■ WHAT TO DO
Change every "locality" to "site" in the lines from the one containing "collector number: 369" through the one containing "collector number: 5032", inclusive. Return only those lines, with nothing else altered.

■ Dataset excerpts

————

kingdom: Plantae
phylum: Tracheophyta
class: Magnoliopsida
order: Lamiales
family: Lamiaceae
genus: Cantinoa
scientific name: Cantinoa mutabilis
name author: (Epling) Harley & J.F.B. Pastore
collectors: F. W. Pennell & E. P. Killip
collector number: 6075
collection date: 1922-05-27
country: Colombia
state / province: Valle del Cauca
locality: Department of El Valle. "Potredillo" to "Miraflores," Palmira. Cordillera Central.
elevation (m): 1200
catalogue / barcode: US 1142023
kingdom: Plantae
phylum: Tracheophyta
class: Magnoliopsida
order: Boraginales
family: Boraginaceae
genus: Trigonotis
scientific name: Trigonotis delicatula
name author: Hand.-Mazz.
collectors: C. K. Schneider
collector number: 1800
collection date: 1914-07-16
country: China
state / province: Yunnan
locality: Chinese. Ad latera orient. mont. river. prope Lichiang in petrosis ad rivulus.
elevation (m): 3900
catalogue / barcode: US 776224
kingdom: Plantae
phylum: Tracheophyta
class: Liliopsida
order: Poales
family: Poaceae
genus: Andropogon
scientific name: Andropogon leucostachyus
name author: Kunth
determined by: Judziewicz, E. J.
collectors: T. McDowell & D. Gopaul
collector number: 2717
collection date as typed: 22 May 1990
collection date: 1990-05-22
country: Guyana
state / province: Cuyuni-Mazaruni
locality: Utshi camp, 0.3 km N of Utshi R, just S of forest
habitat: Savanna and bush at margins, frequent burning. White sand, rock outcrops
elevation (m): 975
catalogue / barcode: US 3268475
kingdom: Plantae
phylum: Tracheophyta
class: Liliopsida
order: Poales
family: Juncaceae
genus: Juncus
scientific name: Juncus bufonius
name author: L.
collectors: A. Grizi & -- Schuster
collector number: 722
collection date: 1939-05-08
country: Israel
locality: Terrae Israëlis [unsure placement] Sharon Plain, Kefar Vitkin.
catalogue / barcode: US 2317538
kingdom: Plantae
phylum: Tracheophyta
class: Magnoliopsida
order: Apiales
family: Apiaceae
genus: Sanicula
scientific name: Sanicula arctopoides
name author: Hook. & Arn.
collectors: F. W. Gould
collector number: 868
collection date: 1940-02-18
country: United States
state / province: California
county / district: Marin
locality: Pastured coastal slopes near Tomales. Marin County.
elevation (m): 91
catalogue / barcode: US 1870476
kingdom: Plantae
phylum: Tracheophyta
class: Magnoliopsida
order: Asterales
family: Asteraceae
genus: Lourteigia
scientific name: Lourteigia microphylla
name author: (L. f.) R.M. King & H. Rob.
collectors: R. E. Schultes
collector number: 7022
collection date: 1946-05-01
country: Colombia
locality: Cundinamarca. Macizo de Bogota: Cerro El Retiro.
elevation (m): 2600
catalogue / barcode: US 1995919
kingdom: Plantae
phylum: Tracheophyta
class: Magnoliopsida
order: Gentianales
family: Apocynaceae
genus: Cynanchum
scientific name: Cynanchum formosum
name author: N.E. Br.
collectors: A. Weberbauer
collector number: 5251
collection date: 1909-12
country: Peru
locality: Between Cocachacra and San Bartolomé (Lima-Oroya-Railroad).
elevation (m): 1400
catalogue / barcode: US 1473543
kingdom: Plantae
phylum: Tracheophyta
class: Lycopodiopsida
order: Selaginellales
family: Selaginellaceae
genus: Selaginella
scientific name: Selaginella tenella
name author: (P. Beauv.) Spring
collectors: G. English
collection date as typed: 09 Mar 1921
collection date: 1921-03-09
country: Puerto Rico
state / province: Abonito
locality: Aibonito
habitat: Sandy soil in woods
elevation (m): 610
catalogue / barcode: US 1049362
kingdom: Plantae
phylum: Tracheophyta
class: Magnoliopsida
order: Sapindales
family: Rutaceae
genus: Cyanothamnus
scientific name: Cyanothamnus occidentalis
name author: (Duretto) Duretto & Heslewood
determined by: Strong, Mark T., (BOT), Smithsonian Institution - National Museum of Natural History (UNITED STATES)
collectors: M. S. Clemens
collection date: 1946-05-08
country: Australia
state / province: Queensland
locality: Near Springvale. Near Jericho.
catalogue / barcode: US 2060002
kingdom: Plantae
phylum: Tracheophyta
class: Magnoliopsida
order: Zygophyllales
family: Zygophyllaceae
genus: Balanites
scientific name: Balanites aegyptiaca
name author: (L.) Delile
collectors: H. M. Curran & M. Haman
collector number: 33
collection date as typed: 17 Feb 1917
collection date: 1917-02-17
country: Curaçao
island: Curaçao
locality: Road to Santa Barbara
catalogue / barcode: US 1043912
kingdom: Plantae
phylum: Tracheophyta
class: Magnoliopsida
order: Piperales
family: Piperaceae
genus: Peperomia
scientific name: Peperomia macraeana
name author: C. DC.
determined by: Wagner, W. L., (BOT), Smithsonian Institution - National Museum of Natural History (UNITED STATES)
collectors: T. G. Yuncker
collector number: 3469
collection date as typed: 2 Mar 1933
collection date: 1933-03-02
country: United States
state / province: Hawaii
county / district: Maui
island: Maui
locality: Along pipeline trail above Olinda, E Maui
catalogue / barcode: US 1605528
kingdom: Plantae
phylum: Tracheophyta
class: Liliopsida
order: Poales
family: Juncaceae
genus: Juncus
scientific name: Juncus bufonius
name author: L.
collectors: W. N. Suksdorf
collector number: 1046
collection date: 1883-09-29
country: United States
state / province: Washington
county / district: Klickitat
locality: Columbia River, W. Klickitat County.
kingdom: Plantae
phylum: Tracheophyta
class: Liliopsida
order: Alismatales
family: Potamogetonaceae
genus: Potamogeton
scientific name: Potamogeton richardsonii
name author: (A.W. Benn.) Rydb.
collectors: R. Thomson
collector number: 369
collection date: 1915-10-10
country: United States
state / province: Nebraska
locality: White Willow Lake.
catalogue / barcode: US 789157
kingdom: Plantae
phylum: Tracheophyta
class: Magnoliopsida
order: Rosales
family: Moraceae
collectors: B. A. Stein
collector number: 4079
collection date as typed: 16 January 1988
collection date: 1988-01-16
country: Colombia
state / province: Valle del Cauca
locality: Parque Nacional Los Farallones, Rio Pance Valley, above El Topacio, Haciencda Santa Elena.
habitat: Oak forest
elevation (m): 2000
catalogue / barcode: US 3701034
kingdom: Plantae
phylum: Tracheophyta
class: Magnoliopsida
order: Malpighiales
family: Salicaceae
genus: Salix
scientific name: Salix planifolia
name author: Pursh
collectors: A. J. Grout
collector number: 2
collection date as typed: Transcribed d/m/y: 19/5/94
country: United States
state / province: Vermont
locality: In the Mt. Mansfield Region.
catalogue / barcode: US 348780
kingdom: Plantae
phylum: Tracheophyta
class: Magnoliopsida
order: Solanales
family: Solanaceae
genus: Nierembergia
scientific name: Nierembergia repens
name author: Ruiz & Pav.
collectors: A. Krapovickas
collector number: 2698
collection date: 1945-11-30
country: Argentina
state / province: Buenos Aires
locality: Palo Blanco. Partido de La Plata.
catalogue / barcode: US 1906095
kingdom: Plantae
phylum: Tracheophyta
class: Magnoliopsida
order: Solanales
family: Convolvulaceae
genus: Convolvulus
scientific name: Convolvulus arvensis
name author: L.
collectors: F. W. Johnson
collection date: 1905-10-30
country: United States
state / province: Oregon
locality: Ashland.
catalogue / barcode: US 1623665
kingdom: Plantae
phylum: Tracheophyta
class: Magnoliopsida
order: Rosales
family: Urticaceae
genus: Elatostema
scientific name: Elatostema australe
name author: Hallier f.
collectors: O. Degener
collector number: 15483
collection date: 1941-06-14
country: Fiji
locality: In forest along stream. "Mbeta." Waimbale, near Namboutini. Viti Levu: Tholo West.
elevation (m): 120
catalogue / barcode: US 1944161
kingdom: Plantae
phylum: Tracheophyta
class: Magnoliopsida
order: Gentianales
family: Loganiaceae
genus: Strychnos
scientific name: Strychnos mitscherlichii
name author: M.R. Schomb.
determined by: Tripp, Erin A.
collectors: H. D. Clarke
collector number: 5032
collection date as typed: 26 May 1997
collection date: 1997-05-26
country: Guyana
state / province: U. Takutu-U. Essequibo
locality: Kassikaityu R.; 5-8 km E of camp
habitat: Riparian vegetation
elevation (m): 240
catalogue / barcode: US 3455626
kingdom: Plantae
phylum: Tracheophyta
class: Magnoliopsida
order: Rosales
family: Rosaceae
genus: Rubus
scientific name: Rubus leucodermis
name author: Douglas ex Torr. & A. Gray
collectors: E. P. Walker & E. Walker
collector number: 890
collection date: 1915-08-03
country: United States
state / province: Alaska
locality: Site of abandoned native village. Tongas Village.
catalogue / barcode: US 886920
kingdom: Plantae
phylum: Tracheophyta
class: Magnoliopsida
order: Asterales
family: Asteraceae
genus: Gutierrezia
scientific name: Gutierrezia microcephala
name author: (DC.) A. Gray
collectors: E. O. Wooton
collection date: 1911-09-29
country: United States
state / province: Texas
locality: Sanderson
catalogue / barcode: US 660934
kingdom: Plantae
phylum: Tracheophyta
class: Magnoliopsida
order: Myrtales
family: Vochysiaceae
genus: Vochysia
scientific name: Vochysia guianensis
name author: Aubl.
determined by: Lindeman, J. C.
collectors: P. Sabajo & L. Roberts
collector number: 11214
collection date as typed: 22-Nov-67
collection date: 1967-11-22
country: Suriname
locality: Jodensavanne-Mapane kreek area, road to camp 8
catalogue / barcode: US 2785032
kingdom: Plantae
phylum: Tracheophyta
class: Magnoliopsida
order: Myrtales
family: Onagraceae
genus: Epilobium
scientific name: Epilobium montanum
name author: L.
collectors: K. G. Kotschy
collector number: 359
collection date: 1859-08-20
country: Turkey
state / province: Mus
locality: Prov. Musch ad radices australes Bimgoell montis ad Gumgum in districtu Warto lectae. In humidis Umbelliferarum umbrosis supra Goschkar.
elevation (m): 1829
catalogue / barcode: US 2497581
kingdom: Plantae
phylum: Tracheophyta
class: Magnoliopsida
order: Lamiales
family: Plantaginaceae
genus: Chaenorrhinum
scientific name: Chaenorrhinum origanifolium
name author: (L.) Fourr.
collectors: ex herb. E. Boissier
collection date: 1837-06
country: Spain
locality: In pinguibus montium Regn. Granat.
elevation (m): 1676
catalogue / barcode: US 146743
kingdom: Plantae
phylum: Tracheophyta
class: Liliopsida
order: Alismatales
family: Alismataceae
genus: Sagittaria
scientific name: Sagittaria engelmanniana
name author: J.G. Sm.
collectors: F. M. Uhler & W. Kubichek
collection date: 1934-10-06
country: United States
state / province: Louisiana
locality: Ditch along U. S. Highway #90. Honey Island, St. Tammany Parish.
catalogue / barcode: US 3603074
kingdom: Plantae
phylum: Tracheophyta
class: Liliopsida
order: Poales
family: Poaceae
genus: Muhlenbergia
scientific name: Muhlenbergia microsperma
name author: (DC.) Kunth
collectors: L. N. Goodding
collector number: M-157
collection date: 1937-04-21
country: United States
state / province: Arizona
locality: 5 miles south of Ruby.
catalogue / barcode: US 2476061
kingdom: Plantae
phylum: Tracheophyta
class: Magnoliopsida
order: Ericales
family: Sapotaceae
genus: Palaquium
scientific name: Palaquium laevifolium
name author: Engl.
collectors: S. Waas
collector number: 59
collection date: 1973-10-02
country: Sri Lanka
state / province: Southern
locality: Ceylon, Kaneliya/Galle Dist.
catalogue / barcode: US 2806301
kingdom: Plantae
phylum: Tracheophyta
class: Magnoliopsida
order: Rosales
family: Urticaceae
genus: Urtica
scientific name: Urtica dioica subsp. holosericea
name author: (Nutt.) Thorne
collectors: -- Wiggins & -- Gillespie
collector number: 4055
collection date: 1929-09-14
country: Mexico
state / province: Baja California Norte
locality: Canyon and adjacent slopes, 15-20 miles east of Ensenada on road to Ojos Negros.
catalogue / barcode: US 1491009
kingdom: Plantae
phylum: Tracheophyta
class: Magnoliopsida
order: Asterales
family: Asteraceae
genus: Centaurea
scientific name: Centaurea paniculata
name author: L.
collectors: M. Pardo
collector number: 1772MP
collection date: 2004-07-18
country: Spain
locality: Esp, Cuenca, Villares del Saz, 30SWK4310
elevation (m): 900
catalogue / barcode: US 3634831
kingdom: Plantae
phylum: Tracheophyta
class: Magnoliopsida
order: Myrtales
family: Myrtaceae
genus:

————

■ ANSWER
collector number: 369
collection date: 1915-10-10
country: United States
state / province: Nebraska
site: White Willow Lake.
catalogue / barcode: US 789157
kingdom: Plantae
phylum: Tracheophyta
class: Magnoliopsida
order: Rosales
family: Moraceae
collectors: B. A. Stein
collector number: 4079
collection date as typed: 16 January 1988
collection date: 1988-01-16
country: Colombia
state / province: Valle del Cauca
site: Parque Nacional Los Farallones, Rio Pance Valley, above El Topacio, Haciencda Santa Elena.
habitat: Oak forest
elevation (m): 2000
catalogue / barcode: US 3701034
kingdom: Plantae
phylum: Tracheophyta
class: Magnoliopsida
order: Malpighiales
family: Salicaceae
genus: Salix
scientific name: Salix planifolia
name author: Pursh
collectors: A. J. Grout
collector number: 2
collection date as typed: Transcribed d/m/y: 19/5/94
country: United States
state / province: Vermont
site: In the Mt. Mansfield Region.
catalogue / barcode: US 348780
kingdom: Plantae
phylum: Tracheophyta
class: Magnoliopsida
order: Solanales
family: Solanaceae
genus: Nierembergia
scientific name: Nierembergia repens
name author: Ruiz & Pav.
collectors: A. Krapovickas
collector number: 2698
collection date: 1945-11-30
country: Argentina
state / province: Buenos Aires
site: Palo Blanco. Partido de La Plata.
catalogue / barcode: US 1906095
kingdom: Plantae
phylum: Tracheophyta
class: Magnoliopsida
order: Solanales
family: Convolvulaceae
genus: Convolvulus
scientific name: Convolvulus arvensis
name author: L.
collectors: F. W. Johnson
collection date: 1905-10-30
country: United States
state / province: Oregon
site: Ashland.
catalogue / barcode: US 1623665
kingdom: Plantae
phylum: Tracheophyta
class: Magnoliopsida
order: Rosales
family: Urticaceae
genus: Elatostema
scientific name: Elatostema australe
name author: Hallier f.
collectors: O. Degener
collector number: 15483
collection date: 1941-06-14
country: Fiji
site: In forest along stream. "Mbeta." Waimbale, near Namboutini. Viti Levu: Tholo West.
elevation (m): 120
catalogue / barcode: US 1944161
kingdom: Plantae
phylum: Tracheophyta
class: Magnoliopsida
order: Gentianales
family: Loganiaceae
genus: Strychnos
scientific name: Strychnos mitscherlichii
name author: M.R. Schomb.
determined by: Tripp, Erin A.
collectors: H. D. Clarke
collector number: 5032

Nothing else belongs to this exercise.